ŞİVE DİYENLER YARGILANSIN

...

KIRLANGIÇ YUVASI / 64

ŞİVE DİYENLER YARGILANSIN

Şive dediğin nedir ki? "O" harfinin üzerine fazla bastırıp, sözcükleri biraz yayıp, sonlarını da yutarsın olur biter!

Maalesef Türkiye sinemasında, tiyatrosunda, gösteri sanatlarında genel geçer şive taklit formülü bu kadar basit. Özellikle de sinemada yıllardır uygulanır gider bu formül.

Aktörler için oynayacağı karakterin Anadolunun hangi kentinden olduğu hemen hiç fark etmez. Çenesini hafif yana kaydırır, lafları yuvarlar yuvarlar gider. Oynadığı karakter, Erzurumluymuş, Antepliymiş ya da Aydınlıymış dikkat bile etmez.

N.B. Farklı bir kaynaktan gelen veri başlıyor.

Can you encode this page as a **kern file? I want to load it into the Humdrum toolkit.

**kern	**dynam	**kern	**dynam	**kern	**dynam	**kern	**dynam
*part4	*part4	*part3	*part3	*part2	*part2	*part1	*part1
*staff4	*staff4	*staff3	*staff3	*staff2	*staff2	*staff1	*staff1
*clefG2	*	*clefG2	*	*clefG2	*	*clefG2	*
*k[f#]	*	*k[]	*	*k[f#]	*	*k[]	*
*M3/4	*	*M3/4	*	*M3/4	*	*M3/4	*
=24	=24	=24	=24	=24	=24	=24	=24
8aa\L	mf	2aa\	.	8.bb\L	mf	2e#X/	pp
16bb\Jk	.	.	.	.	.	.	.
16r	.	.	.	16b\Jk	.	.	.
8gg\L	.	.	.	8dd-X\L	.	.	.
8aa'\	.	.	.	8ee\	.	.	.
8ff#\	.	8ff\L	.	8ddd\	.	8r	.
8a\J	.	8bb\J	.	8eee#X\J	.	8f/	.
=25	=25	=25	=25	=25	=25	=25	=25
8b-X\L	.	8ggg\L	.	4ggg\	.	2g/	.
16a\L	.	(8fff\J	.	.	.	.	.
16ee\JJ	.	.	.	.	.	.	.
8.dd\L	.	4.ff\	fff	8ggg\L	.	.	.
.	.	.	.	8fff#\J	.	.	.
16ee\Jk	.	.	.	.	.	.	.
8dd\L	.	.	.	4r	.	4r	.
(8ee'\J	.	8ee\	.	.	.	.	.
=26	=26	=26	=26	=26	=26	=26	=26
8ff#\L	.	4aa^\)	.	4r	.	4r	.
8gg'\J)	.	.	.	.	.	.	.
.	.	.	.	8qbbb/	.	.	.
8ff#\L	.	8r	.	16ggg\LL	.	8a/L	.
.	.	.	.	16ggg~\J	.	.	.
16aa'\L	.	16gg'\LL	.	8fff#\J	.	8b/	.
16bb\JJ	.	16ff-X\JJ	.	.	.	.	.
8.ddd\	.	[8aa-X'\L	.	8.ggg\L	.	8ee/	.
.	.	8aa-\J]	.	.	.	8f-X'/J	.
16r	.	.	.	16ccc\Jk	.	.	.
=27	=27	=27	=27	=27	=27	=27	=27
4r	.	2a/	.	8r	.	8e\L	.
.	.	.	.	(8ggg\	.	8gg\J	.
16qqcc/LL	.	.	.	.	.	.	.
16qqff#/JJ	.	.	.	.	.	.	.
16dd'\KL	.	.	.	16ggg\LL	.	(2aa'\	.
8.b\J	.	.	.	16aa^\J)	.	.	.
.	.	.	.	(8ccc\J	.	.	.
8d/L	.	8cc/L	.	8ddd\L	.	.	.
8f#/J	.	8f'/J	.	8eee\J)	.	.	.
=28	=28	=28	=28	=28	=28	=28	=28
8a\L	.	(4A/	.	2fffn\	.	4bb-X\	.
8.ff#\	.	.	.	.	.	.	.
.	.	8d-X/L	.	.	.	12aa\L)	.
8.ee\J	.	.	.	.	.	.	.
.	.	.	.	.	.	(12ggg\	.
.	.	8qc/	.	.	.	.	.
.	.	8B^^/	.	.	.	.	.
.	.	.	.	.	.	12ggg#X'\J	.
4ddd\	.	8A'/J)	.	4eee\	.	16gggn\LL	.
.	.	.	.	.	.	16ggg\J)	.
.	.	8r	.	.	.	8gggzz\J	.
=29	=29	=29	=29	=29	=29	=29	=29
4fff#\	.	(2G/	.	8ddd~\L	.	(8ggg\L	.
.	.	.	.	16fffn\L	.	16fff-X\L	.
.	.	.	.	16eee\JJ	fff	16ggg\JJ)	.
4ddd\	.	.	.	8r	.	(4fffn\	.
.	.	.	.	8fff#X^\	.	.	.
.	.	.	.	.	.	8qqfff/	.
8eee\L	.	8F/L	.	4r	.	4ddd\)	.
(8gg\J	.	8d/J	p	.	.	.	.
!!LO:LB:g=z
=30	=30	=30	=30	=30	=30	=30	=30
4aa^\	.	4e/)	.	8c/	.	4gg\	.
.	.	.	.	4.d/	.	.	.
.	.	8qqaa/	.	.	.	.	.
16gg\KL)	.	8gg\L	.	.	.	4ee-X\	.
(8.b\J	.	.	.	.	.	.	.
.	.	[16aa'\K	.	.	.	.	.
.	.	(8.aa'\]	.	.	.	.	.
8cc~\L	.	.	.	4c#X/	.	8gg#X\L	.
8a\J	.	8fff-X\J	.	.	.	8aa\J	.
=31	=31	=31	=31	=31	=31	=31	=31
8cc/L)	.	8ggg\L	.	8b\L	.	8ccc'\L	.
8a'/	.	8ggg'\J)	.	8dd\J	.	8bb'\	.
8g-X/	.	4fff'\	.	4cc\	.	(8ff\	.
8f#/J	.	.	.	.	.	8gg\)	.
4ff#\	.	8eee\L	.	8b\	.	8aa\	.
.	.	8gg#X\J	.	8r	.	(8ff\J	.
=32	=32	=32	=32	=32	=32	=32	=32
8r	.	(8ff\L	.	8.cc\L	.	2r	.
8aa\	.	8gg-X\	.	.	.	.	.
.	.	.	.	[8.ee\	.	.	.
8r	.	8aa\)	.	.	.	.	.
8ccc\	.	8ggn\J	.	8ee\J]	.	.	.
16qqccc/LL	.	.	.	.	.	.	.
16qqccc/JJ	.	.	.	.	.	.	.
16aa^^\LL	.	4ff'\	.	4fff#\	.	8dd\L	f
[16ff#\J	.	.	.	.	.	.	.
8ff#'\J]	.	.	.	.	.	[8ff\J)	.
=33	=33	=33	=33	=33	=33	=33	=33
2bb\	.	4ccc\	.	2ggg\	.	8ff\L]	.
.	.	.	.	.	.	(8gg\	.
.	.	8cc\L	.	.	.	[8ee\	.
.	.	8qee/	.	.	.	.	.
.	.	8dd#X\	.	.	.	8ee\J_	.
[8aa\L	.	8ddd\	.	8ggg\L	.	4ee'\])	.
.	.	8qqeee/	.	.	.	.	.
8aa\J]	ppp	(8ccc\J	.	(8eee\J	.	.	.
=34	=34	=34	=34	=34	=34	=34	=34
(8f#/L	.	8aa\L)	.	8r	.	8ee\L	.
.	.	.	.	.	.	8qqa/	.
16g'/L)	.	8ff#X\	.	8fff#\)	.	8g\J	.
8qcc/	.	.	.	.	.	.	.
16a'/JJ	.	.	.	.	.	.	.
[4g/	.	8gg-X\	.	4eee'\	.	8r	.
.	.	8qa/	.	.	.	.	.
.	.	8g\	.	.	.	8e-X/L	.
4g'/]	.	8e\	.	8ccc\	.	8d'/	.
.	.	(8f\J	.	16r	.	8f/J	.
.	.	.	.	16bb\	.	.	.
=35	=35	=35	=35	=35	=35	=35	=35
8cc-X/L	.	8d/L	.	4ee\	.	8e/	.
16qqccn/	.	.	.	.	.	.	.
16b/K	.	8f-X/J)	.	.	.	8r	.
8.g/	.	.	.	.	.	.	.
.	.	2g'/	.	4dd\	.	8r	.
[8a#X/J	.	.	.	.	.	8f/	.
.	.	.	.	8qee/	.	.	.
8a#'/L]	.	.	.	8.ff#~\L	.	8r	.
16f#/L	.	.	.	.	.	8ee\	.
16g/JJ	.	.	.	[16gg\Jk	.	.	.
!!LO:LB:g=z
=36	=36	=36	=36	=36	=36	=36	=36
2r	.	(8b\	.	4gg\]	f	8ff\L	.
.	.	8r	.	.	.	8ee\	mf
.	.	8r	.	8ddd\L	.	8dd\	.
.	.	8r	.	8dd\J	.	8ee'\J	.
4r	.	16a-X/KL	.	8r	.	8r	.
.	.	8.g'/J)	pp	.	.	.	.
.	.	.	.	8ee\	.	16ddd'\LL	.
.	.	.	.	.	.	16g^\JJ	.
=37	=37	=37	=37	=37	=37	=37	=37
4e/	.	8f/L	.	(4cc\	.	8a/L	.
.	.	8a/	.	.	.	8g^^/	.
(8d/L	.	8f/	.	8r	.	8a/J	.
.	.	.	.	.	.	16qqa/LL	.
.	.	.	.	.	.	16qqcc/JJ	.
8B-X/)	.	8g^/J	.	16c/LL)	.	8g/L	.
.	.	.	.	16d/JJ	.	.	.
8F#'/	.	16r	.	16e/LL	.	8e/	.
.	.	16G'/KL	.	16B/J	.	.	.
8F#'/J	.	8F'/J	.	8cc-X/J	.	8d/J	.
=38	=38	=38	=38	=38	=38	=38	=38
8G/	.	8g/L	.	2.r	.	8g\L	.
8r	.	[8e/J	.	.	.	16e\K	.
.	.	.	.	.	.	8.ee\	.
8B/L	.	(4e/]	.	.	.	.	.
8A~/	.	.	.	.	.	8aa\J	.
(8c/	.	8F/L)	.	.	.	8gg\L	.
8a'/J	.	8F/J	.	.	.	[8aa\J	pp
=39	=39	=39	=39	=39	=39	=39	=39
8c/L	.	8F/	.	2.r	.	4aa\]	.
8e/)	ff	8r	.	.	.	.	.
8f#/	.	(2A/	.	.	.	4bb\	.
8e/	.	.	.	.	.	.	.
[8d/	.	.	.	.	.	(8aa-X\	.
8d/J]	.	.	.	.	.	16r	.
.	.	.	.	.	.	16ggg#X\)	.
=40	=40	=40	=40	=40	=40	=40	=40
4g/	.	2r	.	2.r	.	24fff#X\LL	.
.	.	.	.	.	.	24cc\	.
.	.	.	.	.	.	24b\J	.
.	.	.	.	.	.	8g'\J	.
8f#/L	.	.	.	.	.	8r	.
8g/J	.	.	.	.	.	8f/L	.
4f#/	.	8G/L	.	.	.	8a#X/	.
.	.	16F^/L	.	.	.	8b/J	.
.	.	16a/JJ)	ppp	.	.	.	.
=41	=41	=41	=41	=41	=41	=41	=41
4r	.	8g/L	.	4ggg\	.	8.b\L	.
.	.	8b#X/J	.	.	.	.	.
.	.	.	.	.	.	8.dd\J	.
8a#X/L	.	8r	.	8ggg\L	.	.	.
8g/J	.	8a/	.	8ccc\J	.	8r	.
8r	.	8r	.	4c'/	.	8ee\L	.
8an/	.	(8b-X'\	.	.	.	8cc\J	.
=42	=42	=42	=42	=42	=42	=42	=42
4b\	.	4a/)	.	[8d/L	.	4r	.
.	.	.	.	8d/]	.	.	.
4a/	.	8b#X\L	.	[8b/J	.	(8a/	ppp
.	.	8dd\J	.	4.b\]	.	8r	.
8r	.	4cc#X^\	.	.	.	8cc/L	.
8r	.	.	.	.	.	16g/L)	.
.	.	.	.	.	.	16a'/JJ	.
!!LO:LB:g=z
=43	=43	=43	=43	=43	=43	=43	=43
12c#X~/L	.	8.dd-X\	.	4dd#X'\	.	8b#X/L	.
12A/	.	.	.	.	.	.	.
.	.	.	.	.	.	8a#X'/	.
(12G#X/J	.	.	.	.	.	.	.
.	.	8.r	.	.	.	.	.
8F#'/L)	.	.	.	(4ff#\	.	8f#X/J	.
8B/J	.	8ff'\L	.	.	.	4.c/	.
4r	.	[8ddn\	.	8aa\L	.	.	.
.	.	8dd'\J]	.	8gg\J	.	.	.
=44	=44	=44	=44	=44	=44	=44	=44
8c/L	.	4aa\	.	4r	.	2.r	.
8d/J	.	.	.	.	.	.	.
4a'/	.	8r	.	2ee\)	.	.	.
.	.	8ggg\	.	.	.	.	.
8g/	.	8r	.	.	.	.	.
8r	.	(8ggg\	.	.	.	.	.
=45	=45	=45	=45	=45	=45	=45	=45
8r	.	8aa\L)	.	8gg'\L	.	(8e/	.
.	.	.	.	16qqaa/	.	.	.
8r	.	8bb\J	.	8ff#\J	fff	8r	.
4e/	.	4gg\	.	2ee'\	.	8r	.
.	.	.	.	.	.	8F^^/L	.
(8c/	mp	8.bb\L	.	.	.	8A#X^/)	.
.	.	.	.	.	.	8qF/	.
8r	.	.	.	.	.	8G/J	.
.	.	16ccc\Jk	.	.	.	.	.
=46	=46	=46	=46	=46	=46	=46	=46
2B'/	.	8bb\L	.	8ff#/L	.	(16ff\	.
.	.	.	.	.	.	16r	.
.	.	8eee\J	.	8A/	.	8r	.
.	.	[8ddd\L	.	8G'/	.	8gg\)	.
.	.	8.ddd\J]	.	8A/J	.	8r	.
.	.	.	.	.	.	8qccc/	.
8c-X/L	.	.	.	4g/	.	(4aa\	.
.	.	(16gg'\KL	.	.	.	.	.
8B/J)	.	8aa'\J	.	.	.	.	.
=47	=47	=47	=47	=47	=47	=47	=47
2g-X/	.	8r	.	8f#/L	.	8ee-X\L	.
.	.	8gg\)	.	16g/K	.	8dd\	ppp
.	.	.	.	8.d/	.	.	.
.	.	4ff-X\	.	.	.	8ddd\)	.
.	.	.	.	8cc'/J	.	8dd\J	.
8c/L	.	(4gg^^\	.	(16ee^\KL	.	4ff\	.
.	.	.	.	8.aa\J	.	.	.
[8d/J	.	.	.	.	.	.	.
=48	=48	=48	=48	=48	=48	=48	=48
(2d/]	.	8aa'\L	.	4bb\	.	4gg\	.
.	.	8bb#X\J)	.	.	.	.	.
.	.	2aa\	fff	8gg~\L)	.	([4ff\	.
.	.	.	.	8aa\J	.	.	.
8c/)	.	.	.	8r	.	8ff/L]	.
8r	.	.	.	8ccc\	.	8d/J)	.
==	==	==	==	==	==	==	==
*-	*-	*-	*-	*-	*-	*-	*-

Bırakın bir Aydınlı ile Trabzonluyu, komşu iki kent olan Urfa ve Antep’ten iki insanının bile konuştukları Türkçenin birbirine hiç benzemediğini görmezden gelir.

Özen göstermeyince de Türkiye insanı, filmlerimizde iki tipe indirgenir; Birincisi İstanbul ağzıyla konuşan beyzadeler. İkincisi ise Anadolu ağzıyla konuşan taşralılar.

Sanırsınız ikinci grupta da sadece Urfalılar vardır. Çünkü sanatçılarımızın kullandıkları o garip şive daha çok Urfa ağzını çağrıştırır.

Hadi Anadolu’daki şive farklarını tek tipe indirgeyenlerin sanatsal yeteneklerini sorgulamayı bir yana bırakalım. Ama ortada ciddi bir kültürel ve sosyolojik sorun olduğu muhakkak. Bu kolaycılığa kaçanlar, hem Anadolu kentleri arasındaki sosyolojik farklılıklardan habersizler, hem de kültürü hafife alıyorlar.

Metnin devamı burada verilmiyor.